De labelberekening is gemakkelijk te gebruiken en kan, zoals in het proefschrift wordt aangetoond, een zeer waardevol instrument zijn om de energie-efficiëntie van het woningbestand te volgen. Aangezien de nauwkeurigheid van de theoretische gas- en elektriciteitsberekeningen gemakkelijk kan worden verbeterd, is het jammer om de kans daartoe te laten liggen. Er werden verscheidene aanbevelingen voor verder onderzoek en beleidsontwikkeling gedaan met betrekking tot de methodologie voor de berekening van het theoretische verbruik. Voorbeelden hiervan zijn een herziening van verschillende gestandaardiseerde factoren, een herziening van de methode voor het bepalen van de isolatiewaarden ter plaatse en de invoering van correctiefactoren op basis van werkelijke verbruiksstatistieken. Bovendien moeten de afgegeven labels nauwkeurig en betrouwbaar zijn, wat betekent dat er meer aandacht moet worden besteed aan de kwaliteit van de inspecties en de robuustheid van de software die voor de berekening van de labels wordt gebruikt.

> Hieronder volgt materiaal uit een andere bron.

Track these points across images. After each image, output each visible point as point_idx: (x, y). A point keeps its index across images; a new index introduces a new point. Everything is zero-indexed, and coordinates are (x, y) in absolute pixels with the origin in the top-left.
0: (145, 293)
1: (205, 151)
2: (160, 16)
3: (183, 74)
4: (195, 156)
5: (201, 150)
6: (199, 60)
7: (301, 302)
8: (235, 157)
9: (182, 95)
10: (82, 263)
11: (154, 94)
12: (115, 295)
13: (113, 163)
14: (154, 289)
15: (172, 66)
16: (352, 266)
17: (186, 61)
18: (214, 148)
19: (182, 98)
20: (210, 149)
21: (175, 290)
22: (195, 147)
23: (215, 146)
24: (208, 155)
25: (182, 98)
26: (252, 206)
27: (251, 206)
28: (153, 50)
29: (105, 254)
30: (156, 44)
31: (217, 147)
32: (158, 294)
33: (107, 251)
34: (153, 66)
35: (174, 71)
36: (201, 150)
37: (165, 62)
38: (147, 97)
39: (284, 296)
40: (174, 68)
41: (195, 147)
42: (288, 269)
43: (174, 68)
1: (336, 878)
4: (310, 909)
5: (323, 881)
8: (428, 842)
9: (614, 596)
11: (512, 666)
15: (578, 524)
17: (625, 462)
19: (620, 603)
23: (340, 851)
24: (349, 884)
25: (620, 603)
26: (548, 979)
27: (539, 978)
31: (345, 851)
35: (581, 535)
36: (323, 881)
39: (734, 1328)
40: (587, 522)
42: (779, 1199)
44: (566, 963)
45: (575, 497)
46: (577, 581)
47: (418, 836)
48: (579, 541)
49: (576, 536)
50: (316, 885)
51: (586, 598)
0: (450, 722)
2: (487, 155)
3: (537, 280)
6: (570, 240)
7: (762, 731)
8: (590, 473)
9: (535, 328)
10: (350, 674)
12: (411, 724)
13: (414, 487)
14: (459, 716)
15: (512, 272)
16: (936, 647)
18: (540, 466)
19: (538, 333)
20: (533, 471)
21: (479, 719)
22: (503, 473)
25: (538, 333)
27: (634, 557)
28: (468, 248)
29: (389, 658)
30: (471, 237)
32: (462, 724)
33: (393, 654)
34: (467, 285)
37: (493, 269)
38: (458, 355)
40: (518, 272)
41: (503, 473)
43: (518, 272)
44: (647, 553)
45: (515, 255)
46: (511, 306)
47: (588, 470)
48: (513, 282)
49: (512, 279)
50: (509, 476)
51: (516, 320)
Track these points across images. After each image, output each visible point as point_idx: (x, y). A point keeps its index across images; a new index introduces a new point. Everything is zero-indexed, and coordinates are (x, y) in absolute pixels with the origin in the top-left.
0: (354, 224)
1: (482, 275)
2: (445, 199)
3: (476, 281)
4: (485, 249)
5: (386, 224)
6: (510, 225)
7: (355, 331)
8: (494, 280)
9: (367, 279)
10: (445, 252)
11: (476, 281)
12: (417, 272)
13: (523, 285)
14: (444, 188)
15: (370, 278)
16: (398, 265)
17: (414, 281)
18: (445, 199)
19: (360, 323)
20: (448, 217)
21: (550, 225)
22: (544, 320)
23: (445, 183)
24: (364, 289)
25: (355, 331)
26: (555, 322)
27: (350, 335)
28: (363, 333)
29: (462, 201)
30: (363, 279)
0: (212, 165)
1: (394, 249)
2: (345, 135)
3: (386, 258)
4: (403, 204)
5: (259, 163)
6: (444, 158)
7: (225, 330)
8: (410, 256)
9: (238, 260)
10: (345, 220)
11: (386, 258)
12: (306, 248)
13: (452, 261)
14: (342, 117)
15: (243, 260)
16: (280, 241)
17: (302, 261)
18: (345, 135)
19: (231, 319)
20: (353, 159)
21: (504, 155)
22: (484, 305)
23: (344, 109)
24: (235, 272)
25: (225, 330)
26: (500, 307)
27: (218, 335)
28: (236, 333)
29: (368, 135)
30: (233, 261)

Deze dissertatie heeft aangetoond dat onderzoek naar de relatie tussen beleidsinstrumenten en hun effecten van cruciaal belang is om de effectiviteit en een voortdurende verbetering van deze instrumenten te waarborgen. Theoretische modellen, zoals energie-etikettering, worden vaak gebruikt om beleidsbeslissingen te ondersteunen. Zoals is aangetoond, leveren dergelijke modellen niet altijd resultaten op die overeenstemmen met de werkelijkheid, en in het geval van woningen is een belangrijke reden hiervoor het buiten beschouwing laten van de gebruiker, die zich lijkt aan te passen aan de thermische kwaliteit van het huis zelf. Zoals werd aangetoond, is er echter duidelijk behoefte aan een nauwkeurigere schatting van het verbruik op een breder niveau, dat van de woningvoorraad, om de doeltreffendheid van het huidige renovatiebeleid te vergroten. bovendien aangetoond dat een betere schatting haalbaar is. De dissertatie toonde aan dat met de huidige kennis en beschikbare gegevens er weinig reden is om de prestatiekloof niet te verkleinen en het woningverbruik niet nauwkeuriger te voorspellen.